Reading text:
↓
[data] Fix performance degradation on iceberg data source when reading large iceberg table by jimmyxie-figma · Pull Request #49054 · ray-project/ray

jimmyxie-figma · 2024-12-04T00:18:26Z

Why are these changes needed?

When reading a large iceberg table the iceberg data source hangs after creating the read tasks. The relevant log related to this issue from the console shown below. The threshold for the read function is 1MB and the actual function pickled shouldn't be bigger than a couple of KBs.

The serialized size of your read function named '<lambda>' is 6.3MB. This size relatively large. As a result, Ray might excessively spill objects during execution. To fix this issue, avoid accessing `self` or other large objects in '<lambda>'.

This PR tries two issues

The issue where the _get_read_task reference self, and cause the lambda function to be large in size when pickling/spilling to disk. This in term cause the iceberg data source to be extremely slow when reading large tables. The PR removes all the self reference in the _get_read_task function
The issue where _get_read_task lambda function excessively hit the metastore (on every task read) because Table is not pickle-able. While Catalog and Table are not pickle-able . The task reader doesn't need neither of the properties. It need FileIO and TableMetadata instead, which both happens to be pickle-able, so we are passing them explicitly to the function.

Related issue number

Checks

I've signed off every commit(by using the -s flag, i.e., git commit -s) in this PR.
I've run scripts/format.sh to lint the changes in this PR.
I've included any doc changes needed for https://docs.ray.io/en/master/.
↑
Provided records:
↓
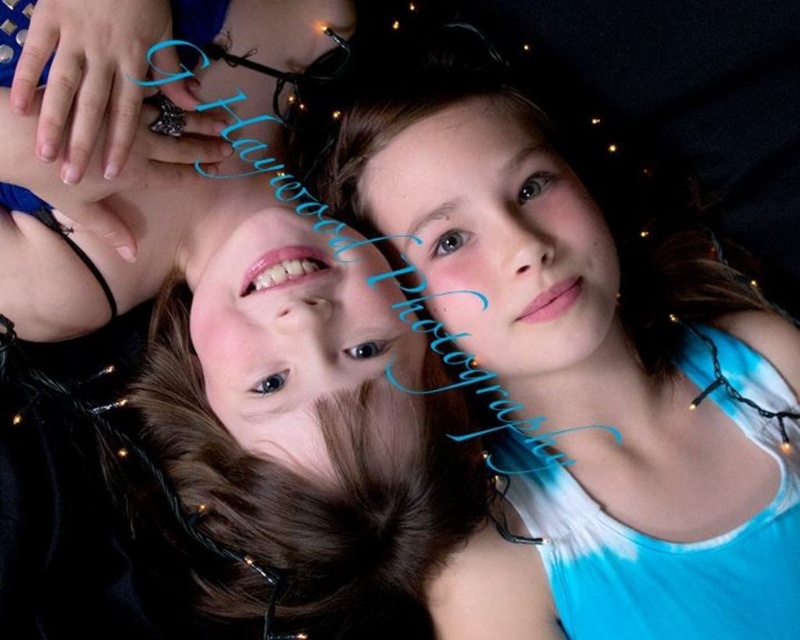
Is blue tie-dye tank top at upper center wider than blue tie-dye tank top at upper right?

Indeed, blue tie-dye tank top at upper center has a greater width compared to blue tie-dye tank top at upper right.

Who is more distant from viewer, (162,220) or (636,404)?

Positioned behind is point (162,220).

Identify the location of blue tie-dye tank top at upper center. Image resolution: width=800 pixels, height=640 pixels. (240, 381).

Identify the location of blue tie-dye tank top at upper center. The width and height of the screenshot is (800, 640). (240, 381).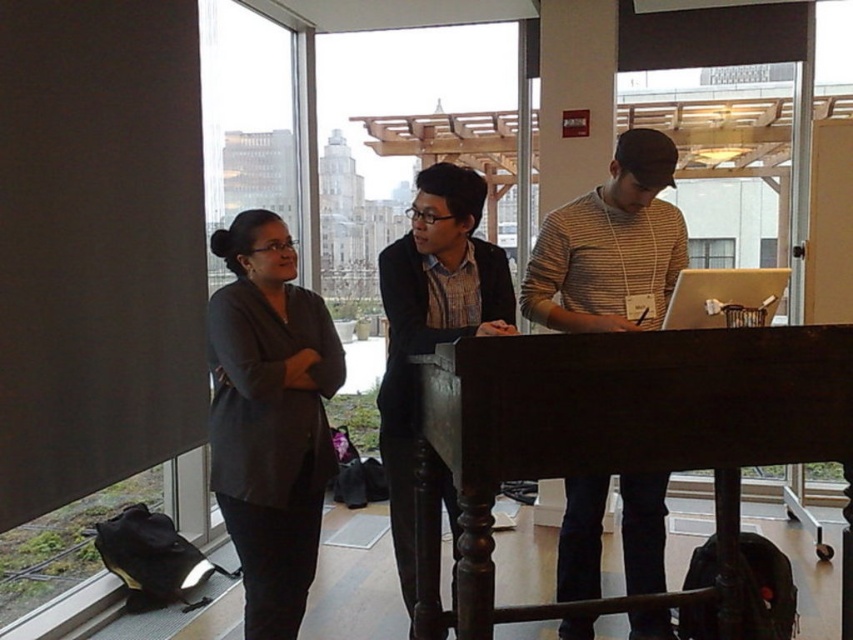
You are an office worker who needs to determine the spatial arrangement of clothing items in the room. Which clothing item, the dark gray blazer at left or the striped sweater at center, is closer to the floor?

The dark gray blazer at left is positioned under the striped sweater at center, so it is closer to the floor.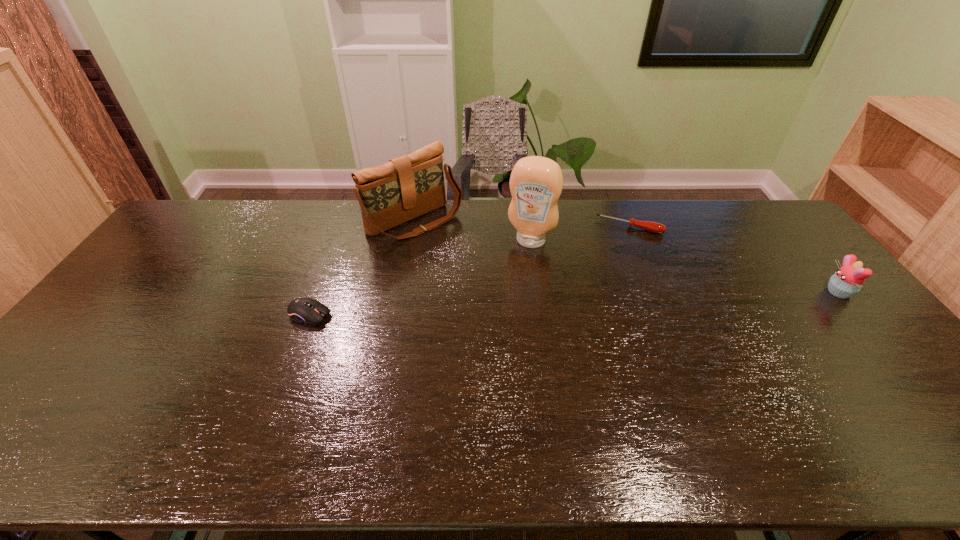
You are a GUI agent. You are given a task and a screenshot of the screen. Output one action in this format:
    pyautogui.click(x=<x>, y=<y>)
    Task: Click on the blank region between the cupcake and the fourth tallest object
    The width and height of the screenshot is (960, 540).
    Given the screenshot: What is the action you would take?
    pyautogui.click(x=574, y=303)

Identify which object is the nearest to the screwdriver. Please provide its 2D coordinates. Your answer should be formatted as a tuple, i.e. [(x, y)], where the tuple contains the x and y coordinates of a point satisfying the conditions above.

[(536, 182)]

Select which object is the second closest to the leftmost object. Please provide its 2D coordinates. Your answer should be formatted as a tuple, i.e. [(x, y)], where the tuple contains the x and y coordinates of a point satisfying the conditions above.

[(536, 182)]

Find the location of a particular element. This screenshot has width=960, height=540. vacant area in the image that satisfies the following two spatial constraints: 1. on the back side of the second shortest object; 2. on the left side of the fourth object from right to left is located at coordinates (345, 221).

You are a GUI agent. You are given a task and a screenshot of the screen. Output one action in this format:
    pyautogui.click(x=<x>, y=<y>)
    Task: Click on the free point that satisfies the following two spatial constraints: 1. on the back side of the shortest object; 2. on the right side of the computer mouse
    This screenshot has height=540, width=960.
    Given the screenshot: What is the action you would take?
    pyautogui.click(x=343, y=227)

Where is `blank space that satisfies the following two spatial constraints: 1. on the back side of the computer mouse; 2. on the face of the third shortest object`? This screenshot has width=960, height=540. blank space that satisfies the following two spatial constraints: 1. on the back side of the computer mouse; 2. on the face of the third shortest object is located at coordinates (319, 292).

Find the location of a particular element. This screenshot has width=960, height=540. vacant space that satisfies the following two spatial constraints: 1. on the front side of the shortest object; 2. on the right side of the shoulder bag is located at coordinates (414, 227).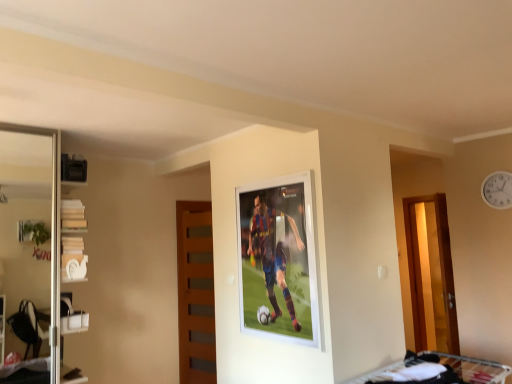
Question: From the image's perspective, does transparent glass screen door at left appear higher than wooden at center?

Choices:
 (A) no
 (B) yes

Answer: (B)

Question: Is transparent glass screen door at left further to the viewer compared to wooden at center?

Choices:
 (A) no
 (B) yes

Answer: (A)

Question: Is transparent glass screen door at left thinner than wooden at center?

Choices:
 (A) yes
 (B) no

Answer: (B)

Question: Are transparent glass screen door at left and wooden at center located far from each other?

Choices:
 (A) no
 (B) yes

Answer: (B)

Question: From the image's perspective, does transparent glass screen door at left appear lower than wooden at center?

Choices:
 (A) no
 (B) yes

Answer: (A)

Question: Is transparent glass screen door at left at the right side of wooden at center?

Choices:
 (A) yes
 (B) no

Answer: (B)

Question: Would you say white fabric bunk bed at lower right is part of white glossy shelves at left's contents?

Choices:
 (A) yes
 (B) no

Answer: (B)

Question: From a real-world perspective, is white glossy shelves at left on top of white fabric bunk bed at lower right?

Choices:
 (A) no
 (B) yes

Answer: (B)

Question: From a real-world perspective, is white glossy shelves at left positioned under white fabric bunk bed at lower right based on gravity?

Choices:
 (A) no
 (B) yes

Answer: (A)

Question: Considering the relative sizes of white glossy shelves at left and white fabric bunk bed at lower right in the image provided, is white glossy shelves at left taller than white fabric bunk bed at lower right?

Choices:
 (A) yes
 (B) no

Answer: (A)

Question: Does white glossy shelves at left have a smaller size compared to white fabric bunk bed at lower right?

Choices:
 (A) yes
 (B) no

Answer: (B)

Question: From the image's perspective, is white glossy shelves at left below white fabric bunk bed at lower right?

Choices:
 (A) yes
 (B) no

Answer: (B)

Question: Is wooden at center in front of white glossy shelves at left?

Choices:
 (A) yes
 (B) no

Answer: (B)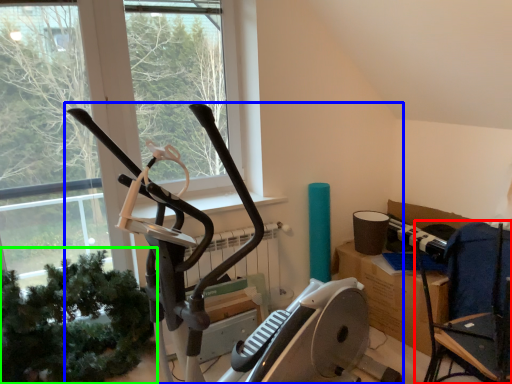
Question: Based on their relative distances, which object is nearer to chair (highlighted by a red box)? Choose from stationary bicycle (highlighted by a blue box) and plant (highlighted by a green box).

Choices:
 (A) stationary bicycle
 (B) plant

Answer: (A)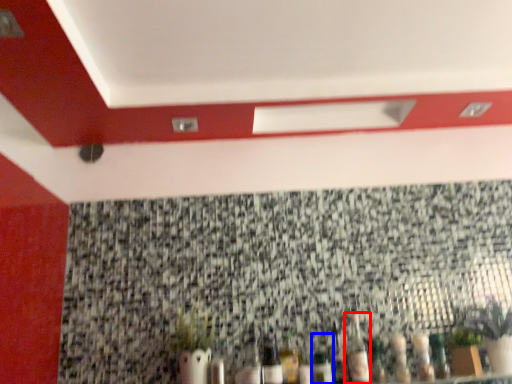
Question: Which of the following is the closest to the observer, bottle (highlighted by a red box) or bottle (highlighted by a blue box)?

Choices:
 (A) bottle
 (B) bottle

Answer: (B)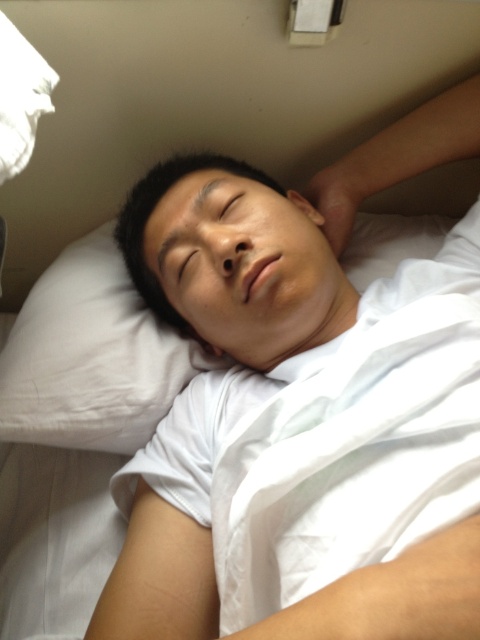
Question: Which object appears farthest from the camera in this image?

Choices:
 (A) smooth skin head at center
 (B) brown matte eye at center
 (C) white soft pillow at upper left
 (D) white soft pillow at center

Answer: (C)

Question: From the image, what is the correct spatial relationship of smooth skin head at center in relation to white soft pillow at upper left?

Choices:
 (A) below
 (B) above

Answer: (B)

Question: Which of the following is the farthest from the observer?

Choices:
 (A) black matte eye at upper center
 (B) white soft pillow at upper left

Answer: (B)

Question: Is white soft pillow at upper left thinner than brown matte eye at center?

Choices:
 (A) no
 (B) yes

Answer: (A)

Question: Which object is closer to the camera taking this photo?

Choices:
 (A) white soft pillow at upper left
 (B) white cotton shirt at center
 (C) smooth skin head at center

Answer: (B)

Question: Is brown matte eye at center above black matte eye at upper center?

Choices:
 (A) yes
 (B) no

Answer: (B)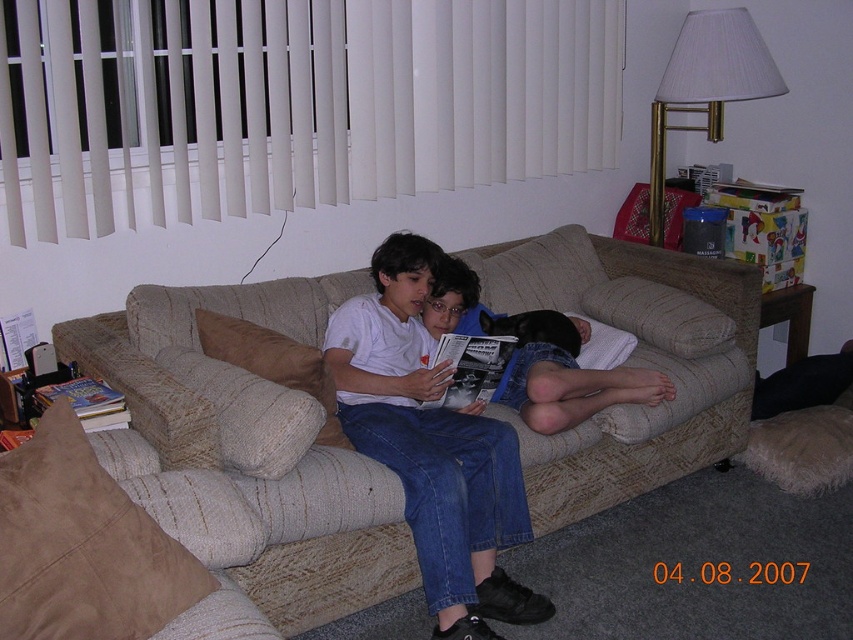
Does point (691, 342) come farther from viewer compared to point (498, 340)?

Yes, point (691, 342) is behind point (498, 340).

Is beige fabric couch at center closer to the viewer compared to black glossy magazine at center?

Yes, it is.

Which is behind, point (328, 541) or point (433, 401)?

The point (433, 401) is behind.

I want to click on beige fabric couch at center, so click(x=248, y=449).

From the picture: Does white vertical blinds at upper center have a lesser height compared to matte white shirt at center?

Correct, white vertical blinds at upper center is not as tall as matte white shirt at center.

Which is behind, point (480, 157) or point (490, 570)?

The point (480, 157) is more distant.

Between point (33, 40) and point (498, 445), which one is positioned in front?

Point (33, 40) is in front.

Locate an element on the screen. white vertical blinds at upper center is located at coordinates (376, 99).

Does gold metallic lampshade at upper right have a lesser height compared to black glossy magazine at center?

Incorrect, gold metallic lampshade at upper right's height does not fall short of black glossy magazine at center's.

Does point (727, 49) come farther from viewer compared to point (445, 392)?

Yes, point (727, 49) is farther from viewer.

What are the coordinates of `gold metallic lampshade at upper right` in the screenshot? It's located at (706, 86).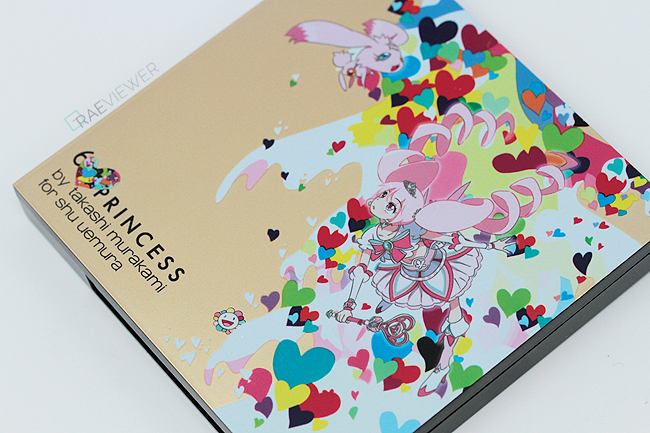
Identify the location of book. (234, 78).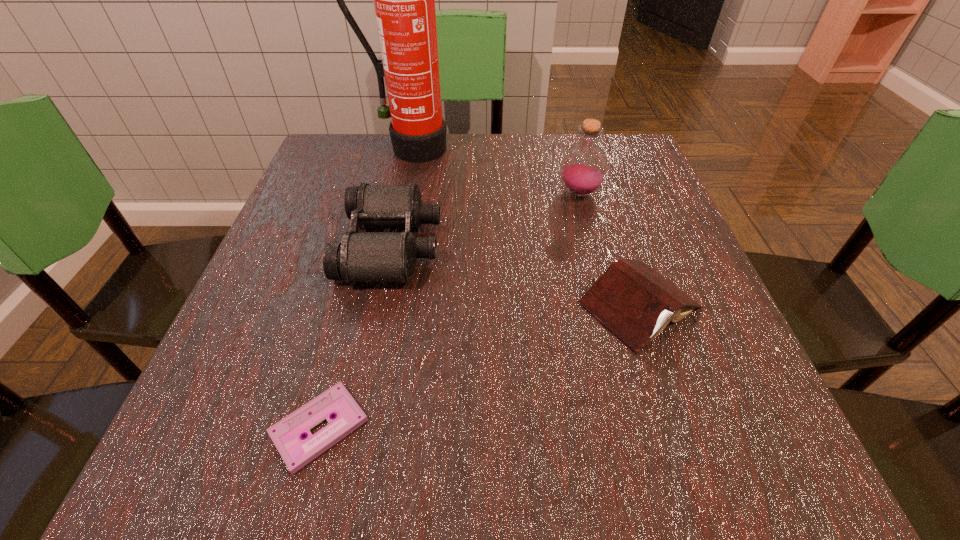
↑
What you will do: Could you repeat the pull request text above, word for word, from "This PR tries" to "changes in this PR."?

Answer to the exercise:
This PR tries two issues

The issue where the _get_read_task reference self, and cause the lambda function to be large in size when pickling/spilling to disk. This in term cause the iceberg data source to be extremely slow when reading large tables. The PR removes all the self reference in the _get_read_task function
The issue where _get_read_task lambda function excessively hit the metastore (on every task read) because Table is not pickle-able. While Catalog and Table are not pickle-able . The task reader doesn't need neither of the properties. It need FileIO and TableMetadata instead, which both happens to be pickle-able, so we are passing them explicitly to the function.

Related issue number

Checks

I've signed off every commit(by using the -s flag, i.e., git commit -s) in this PR.
I've run scripts/format.sh to lint the changes in this PR.